Tesis, göl sularını temizlemenin yanı sıra dikkate değer bir şey daha yapıyor: Aktif çamuru arıtarak enerji üretiyor ve sürdürülebilirliğe katkı sağlıyor. Normalde unutulmuş olan bu kaynağı enerjiye dönüştürmek, bölgenin çevresel ayak izini azaltma ve enerji dayanıklılığı kazanma yolunda atılmış önemli bir adım.
Burdur Belediyesi’nde Çevre Mühendisi olarak görev yapan Sezen Işlak, “Burdur Gölü’nün bir sesi olsaydı, inanıyorum ki memnuniyetini dile getirirdi” diyor. Işlak’ın sözleri, Türkiye’nin en büyük göllerinden biri olan Burdur Gölü’ndeki, atık suları güvenli ve doğaya zarar vermeden arıtan yeni biyolojik arıtma tesisinin yarattığı olumlu etkiyi yansıtıyor.
Güneybatı Anadolu’nun Göller Bölgesi’nde bulunan göl, iklim değişikliği ve diğer faktörlerin yol açtığı su kıtlığı nedeniyle tehdit altındaydı. Ayrıca göl atık su kirliliğinden de olumsuz etkileniyordu. Ancak Avrupa Birliği (AB), AYB Global (Avrupa Yatırım Bankası’nın uluslararası kalkınma kolu), İLBANK ve Burdur Belediyesi’nin ortak çabasıyla yıllardır süregelen bu sorunlar nihayet çözülmeye başladı.
Burdur Belediye Başkanı Ali Orkun Ercengiz, “Tesisin inşasından önce, gölü çevreleyen mevcut tesislerin atık su arıtma verimliliği yüzde 55 civarındaydı; yani göle geri dönen suyun büyük bir kısmı hâlâ kirletici maddeler taşıyordu. Yeni tesisin devreye girmesiyle birlikte bu oran yüzde 95’e yükseldi” diyor. Bu, Burdur Gölü’nün ekosisteminin korunmasına yönelik büyük bir adım anlamına geliyor.

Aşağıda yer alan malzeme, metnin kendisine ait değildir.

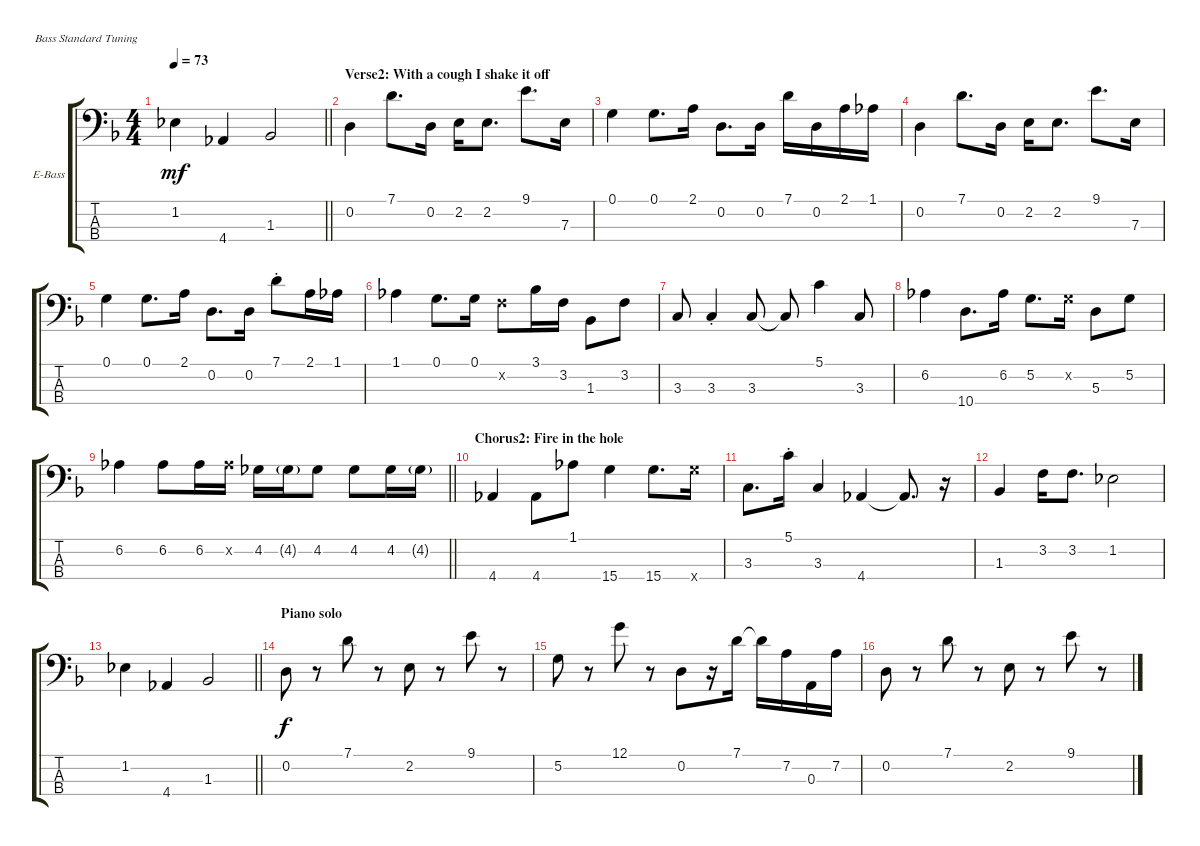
\bracketExtendMode groupsimilarinstruments
\firstSystemTrackNameOrientation horizontal
\otherSystemsTrackNameOrientation horizontal
\track ("Electric Bass" "E-Bass") {instrument electricbassfinger}
\staff {score tabs}
\tuning (G2 D2 A1 E1)
\ts (4 4)
\tempo 73
\clef f4
\barLineRight lightlight
\ks dminor
1.2.4{dy mf} 4.4.4 1.3.2 |
\section ("" "Verse2: With a cough I shake it off")
0.2.4 7.1.8{d} 0.2.16 2.2.16 2.2.8{d} 9.1.8{d} 7.3.16 |
0.1.4 0.1.8{d} 2.1.16 0.2.8{d} 0.2.16 7.1.16 0.2.16 2.1.16 1.1.16 |
0.2.4 7.1.8{d} 0.2.16 2.2.16 2.2.8{d} 9.1.8{d} 7.3.16 |
0.1.4 0.1.8{d} 2.1.16 0.2.8{d} 0.2.16 7.1{st}.8 2.1.16 1.1.16 |
1.1.4 0.1.8{d} 0.1.16 3.2{x}.8 3.1.16 3.2.16 1.3.8 3.2.8 |
3.3.8 3.3{st}.4 3.3.8 3.3{t}.8 5.1.4 3.3.8 |
6.2.4 10.4.8{d} 6.2.16 5.2.8{d} 5.2{x}.16 5.3.8 5.2.8 |
\barLineRight lightlight
6.2.4 6.2.8 6.2.16 6.2{x}.16 4.2.16 4.2{g}.16 4.2.8 4.2.8 4.2.16 4.2{g}.16 |
\section ("" "Chorus2: Fire in the hole")
4.4.4 4.4.8 1.1.8 15.4.4 15.4.8{d} 15.4{x}.16 |
3.3.8{d} 5.1{st}.16 3.3.4 4.4.4 4.4{t}.8{d} r.16 |
1.3.4 3.2.16 3.2.8{d} 1.2.2 |
\barLineRight lightlight
1.2.4 4.4.4 1.3.2 |
\section ("" "Piano solo")
0.2.8{dy f} r.8 7.1.8 r.8 2.2.8 r.8 9.1.8 r.8 |
5.2.8 r.8 12.1.8 r.8 0.2.8 r.16 7.1.16 7.1{t}.16 7.2.16 0.3.16 7.2.16 |
0.2.8 r.8 7.1.8 r.8 2.2.8 r.8 9.1.8 r.8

Yeni biyolojik atık su arıtma tesisi, yalnızca havalandırma ve çökeltme işlemlerini içeren eski sistemin yerini aldı. Modernizasyon süreci mikroorganizmaların çok daha etkili bir şekilde arıtılmasını sağladı ve bir koku giderme ünitesi eklenerek geliştirme aşaması tamamlandı. Bu, yöre halkı için büyük bir yenilik ve çalışanların sağlık ve güvenliğinin korunması açısından önemli bir adım oldu.
Yakındaki bir mahallede yaşayan Seher Özkan da bu değişimin altını çiziyor:
“Eskiden kokudan ve böceklerden çok şikayetçiydik. Sıcak yaz günlerinde pencerelerimizi bile açamıyorduk. Yeni tesis tamamlandığından beri çok daha rahatız. Hem kokudan hem de sineklerden kurtulduk.”
Bir arıtma tesisinden daha fazlası: Sürdürülebilirlik taahhüdü
Tesis, göl sularını temizlemenin yanı sıra dikkate değer bir şey daha yapıyor: Aktif çamuru arıtarak enerji üretiyor ve sürdürülebilirliğe katkı sağlıyor. Normalde unutulmuş olan bu kaynağı enerjiye dönüştürmek, bölgenin çevresel ayak izini azaltma ve enerji dayanıklılığı kazanma yolunda atılmış önemli bir adım.
Bu proje Türkiye’de belediye finansmanını desteklemeye yönelik AB destekli daha büyük bir girişimin parçası. Bu çabalar, belediyelerin ulusal çevre yasalarına uymalarına yardımcı oluyor, gelecek nesiller için güvenli içme suyuna erişim ve etkili atık yönetimi sağlıyor.